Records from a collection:
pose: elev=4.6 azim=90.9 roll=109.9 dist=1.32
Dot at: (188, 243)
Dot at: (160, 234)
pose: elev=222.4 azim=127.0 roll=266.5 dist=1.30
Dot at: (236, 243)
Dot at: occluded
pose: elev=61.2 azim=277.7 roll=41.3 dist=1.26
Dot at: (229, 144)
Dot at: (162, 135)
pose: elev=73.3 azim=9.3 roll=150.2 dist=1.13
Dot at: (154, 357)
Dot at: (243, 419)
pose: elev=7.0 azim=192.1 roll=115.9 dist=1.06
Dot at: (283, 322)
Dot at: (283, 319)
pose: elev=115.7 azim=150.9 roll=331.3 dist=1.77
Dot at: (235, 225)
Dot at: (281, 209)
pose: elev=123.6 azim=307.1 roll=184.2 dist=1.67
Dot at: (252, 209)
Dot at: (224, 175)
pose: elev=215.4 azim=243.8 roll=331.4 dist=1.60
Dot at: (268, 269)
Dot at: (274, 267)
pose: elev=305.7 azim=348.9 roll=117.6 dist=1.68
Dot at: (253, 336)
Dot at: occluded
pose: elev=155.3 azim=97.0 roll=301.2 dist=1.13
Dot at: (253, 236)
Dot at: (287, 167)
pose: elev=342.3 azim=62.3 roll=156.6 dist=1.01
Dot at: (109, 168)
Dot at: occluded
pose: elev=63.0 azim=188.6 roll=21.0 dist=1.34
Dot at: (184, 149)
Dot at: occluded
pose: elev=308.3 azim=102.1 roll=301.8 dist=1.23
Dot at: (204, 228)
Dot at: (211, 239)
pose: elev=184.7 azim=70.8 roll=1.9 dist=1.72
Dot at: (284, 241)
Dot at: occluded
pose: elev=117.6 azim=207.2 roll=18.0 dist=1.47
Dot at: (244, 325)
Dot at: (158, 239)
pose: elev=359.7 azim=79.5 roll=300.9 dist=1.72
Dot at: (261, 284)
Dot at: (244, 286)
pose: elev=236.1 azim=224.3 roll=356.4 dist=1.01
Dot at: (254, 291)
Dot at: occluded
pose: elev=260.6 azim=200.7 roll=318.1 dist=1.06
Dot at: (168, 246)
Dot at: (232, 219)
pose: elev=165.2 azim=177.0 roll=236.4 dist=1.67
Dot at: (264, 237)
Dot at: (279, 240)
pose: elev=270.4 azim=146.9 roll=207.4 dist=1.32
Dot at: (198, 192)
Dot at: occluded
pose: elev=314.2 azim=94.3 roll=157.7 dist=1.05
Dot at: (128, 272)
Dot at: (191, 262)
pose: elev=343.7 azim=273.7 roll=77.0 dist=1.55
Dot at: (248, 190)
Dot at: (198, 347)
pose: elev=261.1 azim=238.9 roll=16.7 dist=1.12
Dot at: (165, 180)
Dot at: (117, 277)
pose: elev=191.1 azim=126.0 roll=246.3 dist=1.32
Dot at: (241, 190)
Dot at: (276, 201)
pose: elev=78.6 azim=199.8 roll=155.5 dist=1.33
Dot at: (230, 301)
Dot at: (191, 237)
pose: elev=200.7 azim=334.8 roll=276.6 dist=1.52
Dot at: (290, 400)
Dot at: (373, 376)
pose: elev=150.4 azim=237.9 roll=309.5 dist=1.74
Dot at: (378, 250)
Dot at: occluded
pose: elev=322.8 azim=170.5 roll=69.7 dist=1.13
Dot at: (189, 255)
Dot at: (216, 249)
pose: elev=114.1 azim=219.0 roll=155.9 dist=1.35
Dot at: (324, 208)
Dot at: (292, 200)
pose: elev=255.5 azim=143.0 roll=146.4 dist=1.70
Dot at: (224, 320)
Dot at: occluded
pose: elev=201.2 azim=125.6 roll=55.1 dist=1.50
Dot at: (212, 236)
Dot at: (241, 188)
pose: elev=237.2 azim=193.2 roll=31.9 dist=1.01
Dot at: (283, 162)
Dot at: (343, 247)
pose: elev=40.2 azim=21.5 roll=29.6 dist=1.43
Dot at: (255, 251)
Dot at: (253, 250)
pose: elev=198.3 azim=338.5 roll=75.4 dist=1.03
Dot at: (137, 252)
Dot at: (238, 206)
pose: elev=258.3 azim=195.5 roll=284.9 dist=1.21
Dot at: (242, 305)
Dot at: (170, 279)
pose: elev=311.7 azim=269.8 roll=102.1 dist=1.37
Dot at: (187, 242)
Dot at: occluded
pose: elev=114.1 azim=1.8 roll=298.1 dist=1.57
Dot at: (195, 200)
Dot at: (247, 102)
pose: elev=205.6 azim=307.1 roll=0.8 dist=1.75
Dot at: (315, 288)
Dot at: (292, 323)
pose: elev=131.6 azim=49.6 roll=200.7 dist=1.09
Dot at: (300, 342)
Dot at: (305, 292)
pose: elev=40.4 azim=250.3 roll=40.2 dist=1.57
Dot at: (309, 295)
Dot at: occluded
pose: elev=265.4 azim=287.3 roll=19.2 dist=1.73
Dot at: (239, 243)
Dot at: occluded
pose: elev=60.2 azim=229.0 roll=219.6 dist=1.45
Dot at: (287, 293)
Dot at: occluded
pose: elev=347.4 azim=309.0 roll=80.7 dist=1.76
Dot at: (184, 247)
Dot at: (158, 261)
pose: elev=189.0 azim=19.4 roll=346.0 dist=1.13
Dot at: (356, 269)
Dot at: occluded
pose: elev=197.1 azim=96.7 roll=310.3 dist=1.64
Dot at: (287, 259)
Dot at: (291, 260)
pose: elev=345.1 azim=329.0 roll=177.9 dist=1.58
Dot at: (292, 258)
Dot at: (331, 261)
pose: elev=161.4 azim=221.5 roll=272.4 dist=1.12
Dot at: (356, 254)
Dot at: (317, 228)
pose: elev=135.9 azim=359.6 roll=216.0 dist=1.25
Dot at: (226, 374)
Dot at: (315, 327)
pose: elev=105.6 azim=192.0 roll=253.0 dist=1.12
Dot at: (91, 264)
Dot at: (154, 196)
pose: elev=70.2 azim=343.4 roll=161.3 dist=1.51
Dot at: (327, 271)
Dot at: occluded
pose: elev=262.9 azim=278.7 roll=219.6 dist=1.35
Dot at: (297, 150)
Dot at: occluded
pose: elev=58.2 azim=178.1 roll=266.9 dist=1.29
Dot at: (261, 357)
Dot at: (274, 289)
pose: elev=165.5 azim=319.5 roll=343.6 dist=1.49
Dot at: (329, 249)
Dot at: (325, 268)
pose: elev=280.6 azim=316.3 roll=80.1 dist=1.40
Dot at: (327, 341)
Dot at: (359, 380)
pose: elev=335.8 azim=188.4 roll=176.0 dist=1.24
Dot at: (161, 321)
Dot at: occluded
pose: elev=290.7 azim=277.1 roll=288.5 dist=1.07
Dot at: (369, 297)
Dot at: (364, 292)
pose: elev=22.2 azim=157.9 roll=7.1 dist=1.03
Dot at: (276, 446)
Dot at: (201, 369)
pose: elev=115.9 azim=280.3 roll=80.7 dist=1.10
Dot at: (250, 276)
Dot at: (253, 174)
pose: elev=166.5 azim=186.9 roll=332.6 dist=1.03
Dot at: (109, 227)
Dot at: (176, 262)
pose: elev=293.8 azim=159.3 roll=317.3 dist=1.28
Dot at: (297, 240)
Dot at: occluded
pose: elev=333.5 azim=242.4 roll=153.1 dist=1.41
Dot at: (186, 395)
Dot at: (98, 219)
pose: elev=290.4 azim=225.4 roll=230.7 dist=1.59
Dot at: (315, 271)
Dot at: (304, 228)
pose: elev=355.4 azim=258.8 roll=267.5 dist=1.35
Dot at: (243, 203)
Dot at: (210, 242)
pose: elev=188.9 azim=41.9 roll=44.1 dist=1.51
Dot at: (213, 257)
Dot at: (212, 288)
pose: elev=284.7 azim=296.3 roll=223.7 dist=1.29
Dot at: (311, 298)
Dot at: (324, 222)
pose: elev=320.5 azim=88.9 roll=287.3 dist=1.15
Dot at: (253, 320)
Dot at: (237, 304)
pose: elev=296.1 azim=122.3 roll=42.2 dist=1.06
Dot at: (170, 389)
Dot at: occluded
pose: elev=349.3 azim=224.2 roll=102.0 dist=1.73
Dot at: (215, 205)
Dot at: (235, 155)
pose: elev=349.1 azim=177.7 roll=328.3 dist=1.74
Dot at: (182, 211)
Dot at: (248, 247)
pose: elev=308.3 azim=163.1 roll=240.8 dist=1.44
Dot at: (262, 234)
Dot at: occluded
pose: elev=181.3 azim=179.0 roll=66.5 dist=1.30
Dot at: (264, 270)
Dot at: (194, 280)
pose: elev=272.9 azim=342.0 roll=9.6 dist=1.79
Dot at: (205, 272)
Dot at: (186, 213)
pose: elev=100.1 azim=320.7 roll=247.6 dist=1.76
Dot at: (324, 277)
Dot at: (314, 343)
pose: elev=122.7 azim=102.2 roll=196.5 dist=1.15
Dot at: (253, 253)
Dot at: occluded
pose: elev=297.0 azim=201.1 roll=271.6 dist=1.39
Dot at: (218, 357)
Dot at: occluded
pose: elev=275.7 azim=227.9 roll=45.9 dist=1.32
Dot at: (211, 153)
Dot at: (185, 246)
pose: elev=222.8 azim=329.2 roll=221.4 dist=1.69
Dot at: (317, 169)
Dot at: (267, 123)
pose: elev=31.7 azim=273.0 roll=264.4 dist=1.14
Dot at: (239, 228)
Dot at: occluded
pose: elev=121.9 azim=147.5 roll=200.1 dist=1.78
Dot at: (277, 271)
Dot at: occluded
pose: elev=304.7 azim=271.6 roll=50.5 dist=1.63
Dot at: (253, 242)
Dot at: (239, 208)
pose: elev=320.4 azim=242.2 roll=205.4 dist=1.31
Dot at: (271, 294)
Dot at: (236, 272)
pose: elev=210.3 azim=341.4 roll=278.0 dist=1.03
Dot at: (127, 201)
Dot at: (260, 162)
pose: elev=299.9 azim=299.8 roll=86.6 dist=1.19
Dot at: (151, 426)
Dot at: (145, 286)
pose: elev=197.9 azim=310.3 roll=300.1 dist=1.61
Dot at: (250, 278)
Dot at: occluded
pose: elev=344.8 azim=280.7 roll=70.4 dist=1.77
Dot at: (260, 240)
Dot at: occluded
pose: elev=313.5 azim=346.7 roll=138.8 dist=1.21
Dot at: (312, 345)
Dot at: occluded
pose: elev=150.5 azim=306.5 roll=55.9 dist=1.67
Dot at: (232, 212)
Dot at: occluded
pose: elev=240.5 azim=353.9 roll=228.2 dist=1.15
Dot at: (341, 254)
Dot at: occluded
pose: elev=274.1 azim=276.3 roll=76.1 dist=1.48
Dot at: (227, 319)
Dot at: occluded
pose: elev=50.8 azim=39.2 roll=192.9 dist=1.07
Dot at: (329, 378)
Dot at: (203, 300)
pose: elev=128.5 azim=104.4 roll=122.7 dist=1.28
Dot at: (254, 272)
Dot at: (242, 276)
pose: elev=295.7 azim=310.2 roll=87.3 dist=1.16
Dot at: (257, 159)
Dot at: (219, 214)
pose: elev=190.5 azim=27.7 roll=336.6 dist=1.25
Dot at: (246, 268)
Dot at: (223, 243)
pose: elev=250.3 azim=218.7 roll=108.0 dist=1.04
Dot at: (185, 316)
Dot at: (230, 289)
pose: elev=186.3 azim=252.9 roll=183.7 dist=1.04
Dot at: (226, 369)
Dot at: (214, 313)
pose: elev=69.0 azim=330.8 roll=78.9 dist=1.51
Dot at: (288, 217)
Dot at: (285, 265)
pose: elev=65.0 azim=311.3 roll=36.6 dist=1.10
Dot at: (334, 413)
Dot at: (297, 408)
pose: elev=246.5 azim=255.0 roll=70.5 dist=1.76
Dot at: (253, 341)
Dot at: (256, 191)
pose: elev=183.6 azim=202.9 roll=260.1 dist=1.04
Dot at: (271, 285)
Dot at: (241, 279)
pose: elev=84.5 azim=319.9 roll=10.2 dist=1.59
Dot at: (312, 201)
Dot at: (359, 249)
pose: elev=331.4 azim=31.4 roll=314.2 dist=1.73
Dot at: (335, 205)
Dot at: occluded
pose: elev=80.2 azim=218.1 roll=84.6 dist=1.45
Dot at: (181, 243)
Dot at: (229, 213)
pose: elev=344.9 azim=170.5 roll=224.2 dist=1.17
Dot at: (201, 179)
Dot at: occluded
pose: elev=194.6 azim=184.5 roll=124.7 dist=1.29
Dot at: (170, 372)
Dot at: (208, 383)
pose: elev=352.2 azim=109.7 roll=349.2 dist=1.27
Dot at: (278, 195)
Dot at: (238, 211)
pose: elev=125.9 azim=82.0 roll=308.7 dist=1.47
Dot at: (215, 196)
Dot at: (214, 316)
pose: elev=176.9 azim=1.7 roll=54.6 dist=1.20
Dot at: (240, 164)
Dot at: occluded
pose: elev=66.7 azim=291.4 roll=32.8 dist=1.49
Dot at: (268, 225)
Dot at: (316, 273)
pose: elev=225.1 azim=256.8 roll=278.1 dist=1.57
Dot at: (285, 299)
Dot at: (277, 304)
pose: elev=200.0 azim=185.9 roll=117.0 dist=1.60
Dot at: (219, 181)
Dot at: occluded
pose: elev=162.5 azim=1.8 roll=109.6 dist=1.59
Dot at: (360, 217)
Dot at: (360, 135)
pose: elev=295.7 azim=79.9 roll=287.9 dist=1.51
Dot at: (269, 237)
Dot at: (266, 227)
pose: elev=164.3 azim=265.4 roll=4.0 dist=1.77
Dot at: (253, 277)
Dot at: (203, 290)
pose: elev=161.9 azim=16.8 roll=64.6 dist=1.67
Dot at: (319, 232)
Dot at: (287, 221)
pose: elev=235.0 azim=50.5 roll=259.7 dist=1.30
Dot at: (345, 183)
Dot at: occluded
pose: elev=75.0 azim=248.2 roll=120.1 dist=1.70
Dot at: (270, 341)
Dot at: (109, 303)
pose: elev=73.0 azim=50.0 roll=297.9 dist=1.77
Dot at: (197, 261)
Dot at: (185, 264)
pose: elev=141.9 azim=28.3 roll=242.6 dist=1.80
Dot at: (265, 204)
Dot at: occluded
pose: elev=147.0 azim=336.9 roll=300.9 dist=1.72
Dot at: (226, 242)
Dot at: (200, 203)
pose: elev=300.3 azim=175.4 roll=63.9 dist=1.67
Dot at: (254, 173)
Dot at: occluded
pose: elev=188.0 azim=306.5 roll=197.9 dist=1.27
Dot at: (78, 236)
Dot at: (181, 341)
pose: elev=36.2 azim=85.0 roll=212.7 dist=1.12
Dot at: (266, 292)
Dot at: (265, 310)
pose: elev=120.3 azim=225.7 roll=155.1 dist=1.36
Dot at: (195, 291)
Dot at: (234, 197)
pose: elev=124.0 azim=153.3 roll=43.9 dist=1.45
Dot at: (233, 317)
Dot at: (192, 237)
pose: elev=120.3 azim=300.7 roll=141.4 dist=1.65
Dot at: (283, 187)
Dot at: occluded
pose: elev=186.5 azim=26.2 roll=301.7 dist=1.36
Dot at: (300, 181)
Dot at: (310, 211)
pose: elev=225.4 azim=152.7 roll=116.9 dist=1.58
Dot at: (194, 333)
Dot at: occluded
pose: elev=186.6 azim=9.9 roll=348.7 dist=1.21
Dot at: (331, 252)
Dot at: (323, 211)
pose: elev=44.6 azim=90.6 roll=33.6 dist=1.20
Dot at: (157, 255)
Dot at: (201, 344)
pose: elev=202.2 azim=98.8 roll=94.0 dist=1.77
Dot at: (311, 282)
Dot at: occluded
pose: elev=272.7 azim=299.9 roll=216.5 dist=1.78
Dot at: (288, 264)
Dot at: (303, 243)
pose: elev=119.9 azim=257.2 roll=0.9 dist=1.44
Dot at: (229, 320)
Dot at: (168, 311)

GIVEN PROBLEM ->
Write out the data above word for word, covering the stretch from the line containing "pose: elev=344.9 azim=170.5" through the line containing "Dot at: (266, 227)", with both of those lines included.

RESULT BELOW ->
pose: elev=344.9 azim=170.5 roll=224.2 dist=1.17
Dot at: (201, 179)
Dot at: occluded
pose: elev=194.6 azim=184.5 roll=124.7 dist=1.29
Dot at: (170, 372)
Dot at: (208, 383)
pose: elev=352.2 azim=109.7 roll=349.2 dist=1.27
Dot at: (278, 195)
Dot at: (238, 211)
pose: elev=125.9 azim=82.0 roll=308.7 dist=1.47
Dot at: (215, 196)
Dot at: (214, 316)
pose: elev=176.9 azim=1.7 roll=54.6 dist=1.20
Dot at: (240, 164)
Dot at: occluded
pose: elev=66.7 azim=291.4 roll=32.8 dist=1.49
Dot at: (268, 225)
Dot at: (316, 273)
pose: elev=225.1 azim=256.8 roll=278.1 dist=1.57
Dot at: (285, 299)
Dot at: (277, 304)
pose: elev=200.0 azim=185.9 roll=117.0 dist=1.60
Dot at: (219, 181)
Dot at: occluded
pose: elev=162.5 azim=1.8 roll=109.6 dist=1.59
Dot at: (360, 217)
Dot at: (360, 135)
pose: elev=295.7 azim=79.9 roll=287.9 dist=1.51
Dot at: (269, 237)
Dot at: (266, 227)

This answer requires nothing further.